Au fond de la vallée encaissée de l'Oze, au centre du
village et au nord de l'église, la maison seigneuriale de Gissey, qui a
bénéficié d'une campagne de fouilles en 1994, est une tour-saule
rectangulaire, haute de douze mètres environ, à rez-de-chaussée voûté, deux
étages carrés et combles, flanquée sur la façade sud, face à l'église, d'une
tourelle ronde avec escalier en vis, et sur la façade postérieure d'une
tourelle carrée, rajoutée au XVIe siècle. Le rez-de-chaussée est occupé par
deux celliers oblongs parallèles ; leur voûte en berceau est soutenue
chacune par trois arcs-doubleaux retombant sur des culots en pyramides
renversées, moulurés ou à feuillage, couverts de tailloirs moulurés.

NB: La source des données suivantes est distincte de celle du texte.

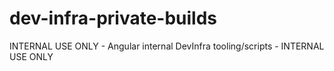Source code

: # dev-infra-private-builds
INTERNAL USE ONLY - Angular internal DevInfra tooling/scripts - INTERNAL USE ONLY
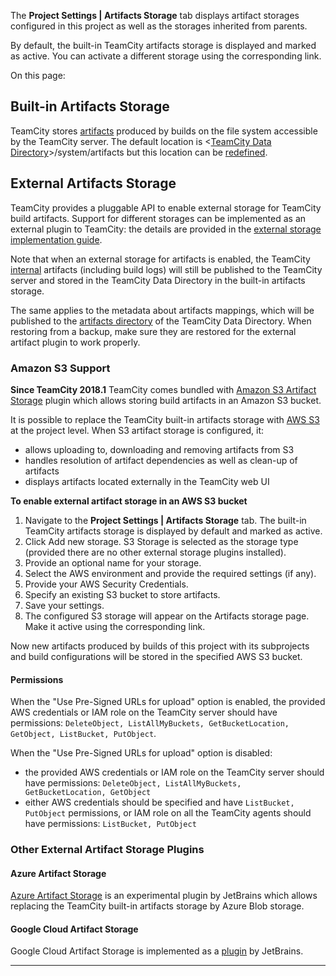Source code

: [//]: # (title: Configuring Artifacts Storage)
[//]: # (auxiliary-id: Configuring Artifacts Storage)

The __Project Settings | Artifacts Storage__ tab displays artifact storages configured in this project as well as the storages inherited from parents. 

By default, the built\-in TeamCity artifacts storage is displayed and marked as active. You can activate a different storage using the corresponding link.

On this page:

<tag-list of="chapter" mode="tree" depth="4"/>

## Built-in Artifacts Storage

TeamCity stores [artifacts](build-artifact.md) produced by builds on the file system accessible by the TeamCity server. The default location is \<[TeamCity Data Directory](teamcity-data-directory.md)\>\/system\/artifacts but this location can be [redefined](teamcity-configuration-and-maintenance.md).

## External Artifacts Storage 

TeamCity provides a pluggable API to enable external storage for TeamCity build artifacts. Support for different storages can be implemented as an external plugin to TeamCity: the details are provided in the [external storage implementation guide](https://plugins.jetbrains.com/docs/teamcity/external-storage-implementation-guide.html).

Note that when an external storage for artifacts is enabled, the TeamCity [internal](build-artifact.md#Hidden+Artifacts) artifacts (including build logs) will still be published to the TeamCity server and stored in the TeamCity Data Directory in the built\-in artifacts storage.

The same applies to the metadata about artifacts mappings, which will be published to the [artifacts directory](teamcity-configuration-and-maintenance.md) of the TeamCity Data Directory. When restoring from a backup, make sure they are restored for the external artifact plugin to work properly.

### Amazon S3 Support

__Since TeamCity 2018.1__ TeamCity comes bundled with [Amazon S3 Artifact Storage](https://plugins.jetbrains.com/plugin/9623-aws-s3-artifact-storage) plugin which allows storing build artifacts in an Amazon S3 bucket.

It is possible to replace the TeamCity built\-in artifacts storage with [AWS S3](https://aws.amazon.com/s3/) at the project level. When S3 artifact storage is configured, it:
* allows uploading to, downloading and removing artifacts from S3
* handles resolution of artifact dependencies as well as clean\-up of artifacts
* displays artifacts located externally in the TeamCity web UI

__To enable external artifact storage in an AWS S3 bucket__

1. Navigate to the __Project Settings | Artifacts Storage__ tab. The built\-in TeamCity artifacts storage is displayed by default and marked as active.
2. Click Add new storage. S3 Storage is selected as the storage type (provided there are no other external storage plugins installed).
3. Provide an optional name for your storage.
4. Select the AWS environment and provide the required settings (if any).
5. Provide your AWS Security Credentials.
6. Specify an existing S3 bucket to store artifacts.
7. Save your settings. 
8. The configured S3 storage will appear on the Artifacts storage page. Make it active using the corresponding link.

Now new artifacts produced by builds of this project with its subprojects and build configurations will be stored in the specified AWS S3 bucket.

#### Permissions

When the "Use Pre\-Signed URLs for upload" option is enabled, the provided AWS credentials or IAM role on the TeamCity server should have permissions: `DeleteObject, ListAllMyBuckets, GetBucketLocation, GetObject, ListBucket, PutObject`.

When the "Use Pre\-Signed URLs for upload" option is disabled:
* the provided AWS credentials or IAM role on the TeamCity server should have permissions: `DeleteObject, ListAllMyBuckets, GetBucketLocation, GetObject`
* either AWS credentials should be specified and have `ListBucket, PutObject` permissions, or IAM role on all the TeamCity agents should have permissions: `ListBucket, PutObject`

### Other External Artifact Storage Plugins

#### Azure Artifact Storage

[Azure Artifact Storage](https://plugins.jetbrains.com/plugin/9617-azure-artifact-storage) is an experimental plugin by JetBrains which allows replacing the TeamCity built\-in artifacts storage by Azure Blob storage. 


#### Google Cloud Artifact Storage

 Google Cloud Artifact Storage is implemented as a [plugin](https://plugins.jetbrains.com/plugin/9634-google-artifact-storage) by JetBrains.
 
__ __ 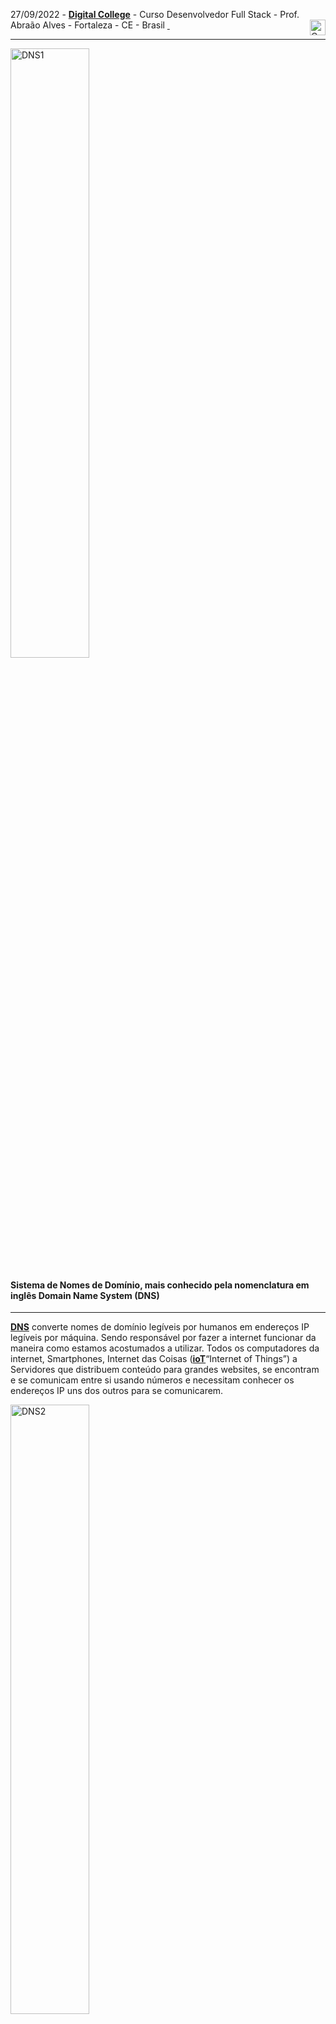 27/09/2022 - [**Digital College**](https://digitalcollege.com.br/formacao-full-stack/) - Curso Desenvolvedor Full Stack - Prof. Abraão Alves - Fortaleza - CE - Brasil [<img alt="Coding Gif" src="https://media2.giphy.com/media/du3J3cXyzhj75IOgvA/giphy.gif?cid=790b76118849e7b024333f0377101b6f9d71150022128261&rid=giphy.gif&ct=g" height="25" width="25" align="right"/>&nbsp;<br/>](https://github.com/emidiocom)


------------
<img alt="DNS1" src="https://user-images.githubusercontent.com/78033319/192099708-be2acf3f-d84f-49b1-b373-df1eb856e67b.jpeg" align="center" style="width:50%; height:auto;" />&nbsp;

#### Sistema de Nomes de Domínio, mais conhecido pela nomenclatura em inglês Domain Name System (DNS)
------------
[**DNS**](https://pt.wikipedia.org/wiki/Sistema_de_Nomes_de_Dom%C3%ADnio) converte nomes de domínio legíveis por humanos em endereços IP legíveis por máquina. Sendo responsável por fazer a internet funcionar da maneira como estamos acostumados a utilizar. Todos os computadores da internet, Smartphones, Internet das Coisas ([**ioT**](https://pt.wikipedia.org/wiki/Internet_das_coisas)“Internet of Things”) a Servidores que distribuem conteúdo para grandes websites, se encontram e se comunicam entre si usando números e necessitam conhecer os endereços IP uns dos outros para se comunicarem.

<img alt="DNS2" src="https://user-images.githubusercontent.com/78033319/192099777-b58e8781-a4d5-4277-811a-113420f73a60.jpeg" align="center" style="width:50%; height:auto;" />&nbsp;

Mas já pensou se fosse necessário decorar a série de números de todos os IPs dos sites que você quer acessar? Ainda bem que existem os nomes de domínio, como **www.emcnet.com.br**, **www.github.com**, **www.digitalcollage.com.br** são muito mais fáceis de memorizar!

Um site da Web, pode ser identificado de duas maneiras: pelo seu nome de domínio, por exemplo, “[**yahoo.com**](https://yahoo.com)” legíveis por humanos ou pelo endereço de IP dos equipamentos legíveis por máquina que o hospedam (por exemplo, **74.125.44.25** é o IP associado ao domínio **www.yahoo.com**).
E assim para um funcionamento humanizado da Internet é então necessário um mecanismo para resolver um nome de domínio em um endereço IP, e essa é a sua principal função do DNS.

<img alt="DNS3" src="https://user-images.githubusercontent.com/78033319/192098284-23ba6bc3-65ab-47b2-9e47-69766328b6a5.gif" align="center" style="width:50%; height:auto;" />&nbsp;



Ocasionalmente, presume-se que o DNS serve apenas o objetivo de mapear nomes de hosts da Internet a dados e mapear endereços para nomes de host. Porém, atualmente o DNS pode armazenar uma grande variedade de tipos de dados, para praticamente qualquer finalidade onde pode ter algumas das Grandes Empresas de Tecnologia que vendem o Serviço DNS do mercado como ([**Google**](https://developers.google.com/speed/public-dns/)“8.8.8.8”, [**Cloudflare**](https://www.cloudflare.com/pt-br/)“1.1.1.1”, [**OpenDNS**](https://use.opendns.com/)“208.67.222.222”,  [**QUAD9**](https://www.quad9.net/pt)“9.9.9.9” e Outros) com vários Serviços de DNS Gratuitos e Pagos.

<img alt="DNS4" src="https://user-images.githubusercontent.com/78033319/192098268-fa2cc1ab-7daa-42d8-9006-246b66d485a4.gif" align="center" style="width:30%; height:auto;" />&nbsp;


Por padrão, o DNS usa o protocolo User Datagram Protocol (UDP) na porta 53 para servir as solicitações e as requisições.


------------

#### [Qual é o meu DNS?](https://ajuda.lumiun.com/como-saber-quais-servidores-dns-o-computador-esta-utilizando/)

Como saber quais servidores DNS o computador está utilizando?
Como vejo quais servidores DNS meu computador está utilizando?

Passo a passo para consultar os servidores DNS configurados no seu computador, usando sistema operacional Windows.

1 - Pressione a tecla Windows (localizada ao lado da tecla Alt) e simultaneamente pressione R. Isso fará abrir uma caixa denominada Executar.
<img alt="DNS5" src="https://ajuda.lumiun.com/wp-content/uploads/Tecla-Windows-Tecla-R-1.png" align="center" style="width:20%; height:auto;" />&nbsp;
2 - Na caixa Executar, digite “cmd” e clique em OK.
<img alt="DNS6" src="https://ajuda.lumiun.com/wp-content/webp-express/webp-images/uploads/Windows-Executar-cmd.png.webp" align="center" style="width:20%; height:auto;" />&nbsp;
3 - Na janela do Prompt de comando, digite “ipconfig/all” e então tecle Enter.
<img alt="DNS7" src="https://ajuda.lumiun.com/wp-content/webp-express/webp-images/uploads/Windows-ipconfig-all-512x259.png.webp" align="center" style="width:20%; height:auto;" />&nbsp;
4 - No retorno do comando, procure por uma linha que inicia com o seguinte texto “Servidores DNS“. Aí estarão listados os servidores DNS em uso no computador nesse momento.
<img alt="DNS8" src="https://ajuda.lumiun.com/wp-content/webp-express/webp-images/uploads/Prompt-de-comando-do-Windows-ipconfig_all-exibindo-Servidores-DNS-512x336.png.webp" align="center" style="width:20%; height:auto;" />&nbsp;

------------

#### [**Curiosidades - Você Sabia?**](https://registro.br/dominio/estatisticas/)

No site do [**Registro.BR**](https://registro.br/) que é o departamento do NIC.br responsável pelas atividades de registro e manutenção dos nomes de domínios que usam o .br e também executa o serviço de distribuição de endereços IPv4 e IPv6 e de números de Sistemas Autônomos (ASN) no país.

Total de Domínios .br registrados de [**5.018.074**](https://registro.br/dominio/estatisticas/) até o dia 25/09/2022.


**Quantos nomes de domínio existem no total no mundo?**
De acordo com os dados da Verisign em 11/01/2021, havia 359,8 milhões de nomes de domínio registrados no fechamento do terceiro trimestre de 2019. Houve 5,1 milhões de registros de nomes de domínio a mais em relação ao trimestre anterior, representando um aumento de 1,4%. Ano a ano, os registros de nomes de domínio aumentaram em 17,4 milhões, representando um aumento de 5,1 por cento em relação a 2018.

------------
#### [Vídeo DNS](https://drive.google.com/file/d/1W5M2O03fydL9Lh295aLnrCEGPNrJ8h-1/view)

[<img alt="DNS6" src="https://user-images.githubusercontent.com/78033319/192444327-65b5d065-145c-4fdc-bd5f-9c4899d6008a.jpeg" align="center" style="width:50%; height:auto;" />&nbsp;](https://drive.google.com/file/d/1W5M2O03fydL9Lh295aLnrCEGPNrJ8h-1/view)

------------

#### [Fontes](https://www.clubedohardware.com.br/)

Apostila FullStack - CONCEITOS E FUNDAMENTOS WEB com o Prof. Angelo Lustosa
https://pt.wikipedia.org/wiki/Sistema_de_Nomes_de_Dom%C3%ADnio
https://www.hostinger.com.br/tutoriais/como-limpar-cache-dns
https://cidadaonarede.nic.br/pt/videos/dns-sistema-de-nomes-de-dominio
https://sabercomlogica.com/pt/camada-aplicacao-protocolo-dns/
https://www.oficinadanet.com.br/internet/32378-os-6-melhores-servidores-dns-publicos-de-2021
https://www.shutterstock.com/pt/search/dns
https://ajuda.lumiun.com/como-saber-quais-servidores-dns-o-computador-esta-utilizando/
https://www.affde.com/pt/how-many-domains-are-there.html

Les
celliers sont ouverts sur chaque mur-pignon par une fenêtre fermant chacune
par une barre coulissante et deux barres à encoche, et sur les murs
gouttereaux par deux archères à ébrasement interne sous voûte (les deux
archères occidentales ont quasiment disparu suite au percement de deux
portes). L'entrée primitive se faisait par une porte percée au centre de la
façade sud, fermée elle aussi par une poutre coulissante et deux poutres à
encoche. Le premier étage était accessible par une porte haute, aujourd'hui
desservie par l'escalier. Un petit orifice dans le linteau pourrait être un
vestige d'un aménagement sommaire de relèvement de la porte ou de la rampe
d'accès. Les deux étages ont été divisés en quatre parties par des cloisons
de colombage lors d'un partage au XVIe siècle. Le second étage était
primitivement percé de fenêtres de tir et d'archères, qui ont disparu pour
la plupart lors du percement de baies plus vastes. En façade, la tourelle
ronde hors-œuvre est venue s'appliquer contre les deux portes centrales du
rez-de-chaussée et du premier étage. Elle est défendue par plusieurs
canonnières flanquantes et frontales, sans ébrasement externe, percées dans
un ébrasement interne ou dans l'allège des fenêtres. L'escalier lui-même
était protégé par un système astucieux composé d'une porte dans la volée,
porte flanquée par une canonnière percée dans la contremarche de la
révolution supérieure. La maison est couverte d'un toit à deux pans dont les
pignons ont été rajoutés sur des murs initialement gouttereaux. Cet édifice
occupe le centre d'un large pourpris où se distinguent encore les restes
d'une grange à pile près de l'église, d'un pigeonnier carré et d'un moulin
sur le ruisseau longeant la parcelle. (1)
Éléments protégés MH: les façades et les toitures, les deux salles voûtées
du rez-de-chaussée, l'escalier à vis, les cinq cheminées: classement par
arrêté du 6 novembre 1980.
château de Gissey dit
Tour Marmont 21150 Gissey-sous-Flavigny, propriété privée, ne se visite pas.